To Corbin, these digs are simply proof that the movement is taking hold. Judging by the running diary that she keeps on her Web site, it's doubtful that anything short of skipping off a cliff could dampen her enthusiasm: "When the judgment of others is no longer an issue," she writes, "magical things can happen. Your spirit is free to soar and the kid in you remembers what it feels like to believe that anything is possible."

Sunday's event may have been the first interstate skip, Missouri to Illinois and back, although it was not the first bridge skip. In October, the Skippers of New York held a Brooklyn Bridge skip. Twenty adults showed up. Meanwhile, a half-continent away, the view from the old Chain of Rocks Bridge is magnificent, with the Arch and downtown St. Louis off some 10 miles to the south. Lane says it's really OK to stop for a gander. "Skipping is supposed to be fun," she stresses. "Don't worry about the distance. Many skippers walk for most of their workout and add a block or two of skipping to raise heart rate. Some skip for miles at a time, and others skip a few steps to elevate their mood. The way you skip is entirely up to you."

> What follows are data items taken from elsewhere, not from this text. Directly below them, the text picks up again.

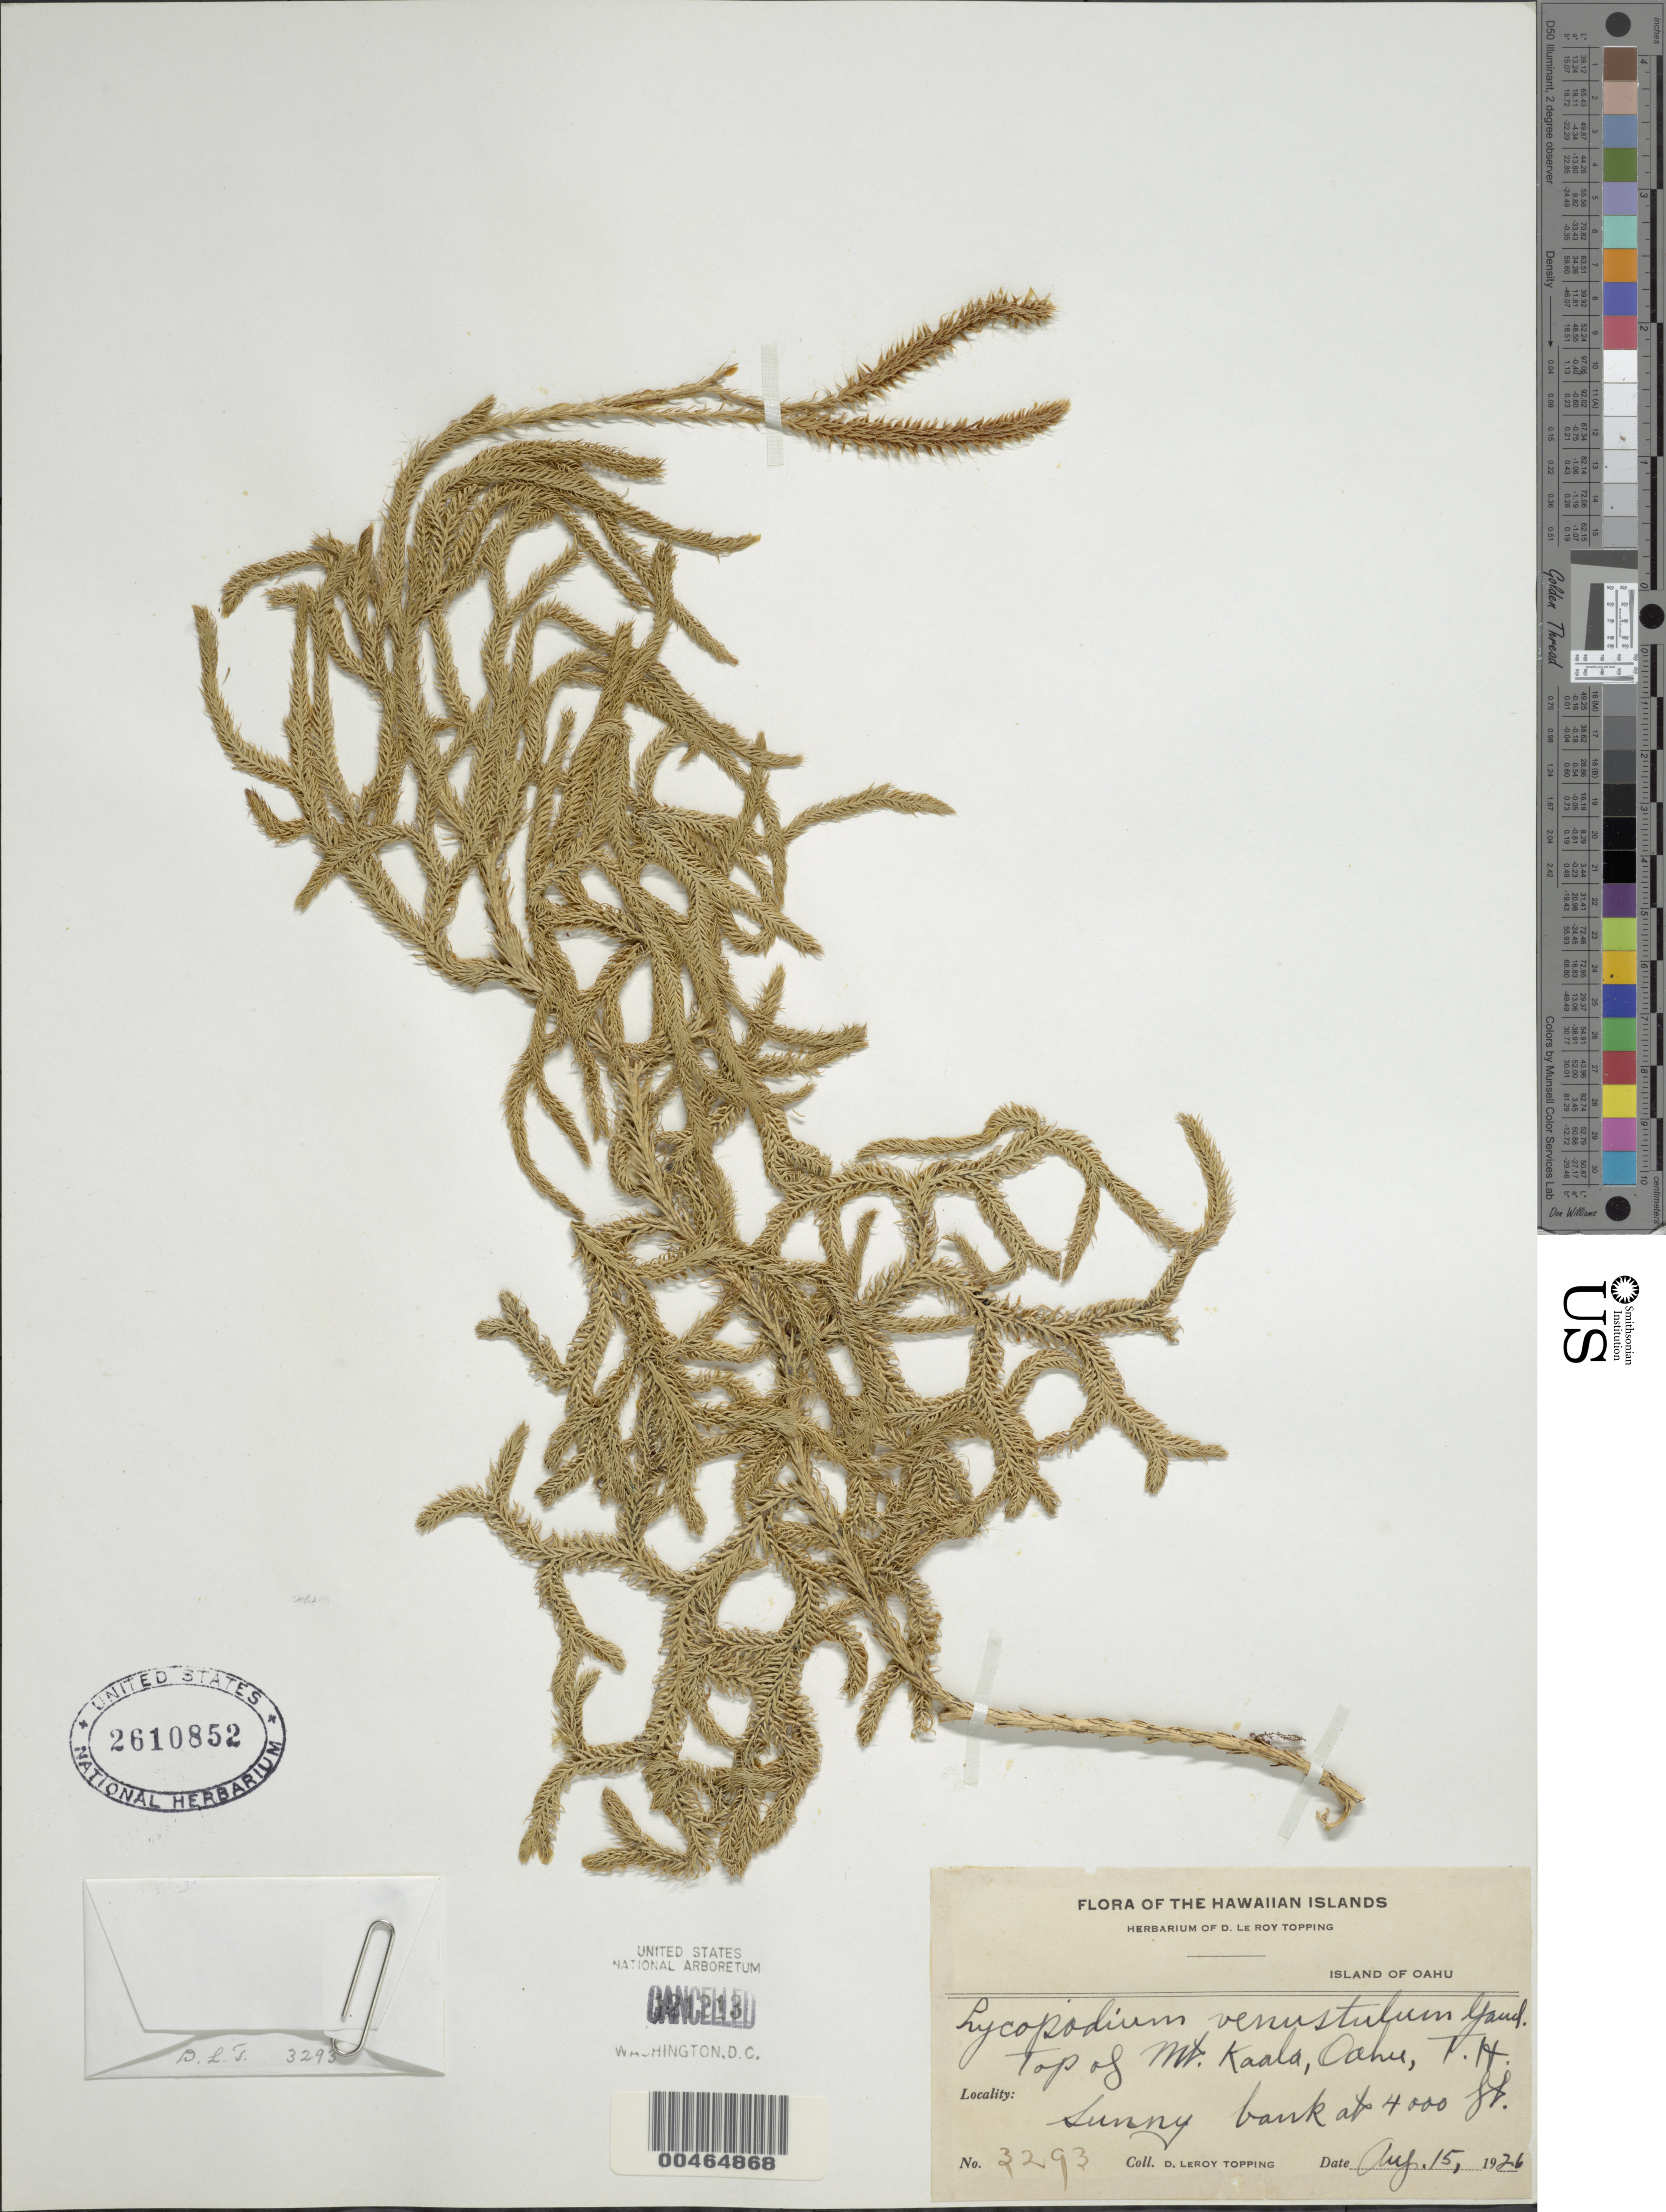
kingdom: Plantae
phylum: Tracheophyta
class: Lycopodiopsida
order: Lycopodiales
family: Lycopodiaceae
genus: Lycopodium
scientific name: Lycopodium venustulum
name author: Gaudich.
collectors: D. L. Topping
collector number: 3293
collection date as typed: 15 Aug 1926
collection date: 1926-08-15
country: United States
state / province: Hawaii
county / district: Honolulu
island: Oahu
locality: Top of Mount Kaala, Oahu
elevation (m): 1219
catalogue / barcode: US 2610852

Lane passes out "iskip" bumper stickers to the walkers on the bridge. Some gawk and guffaw at the jouncing group, but others, less inhibited, catch the mood and skip along for a few yards. "You see?" says Lane. "Skipping is a spontaneous outburst, something to do with your body when you're in a good mood."

She's talking about holding regular skips once a month in novel locations. Or maybe she'll take a cue from the San Francisco group, which enjoys happy-hour skips, teetering from watering hole to watering hole. Whatever the location, rest assured -- they will be easy to spot.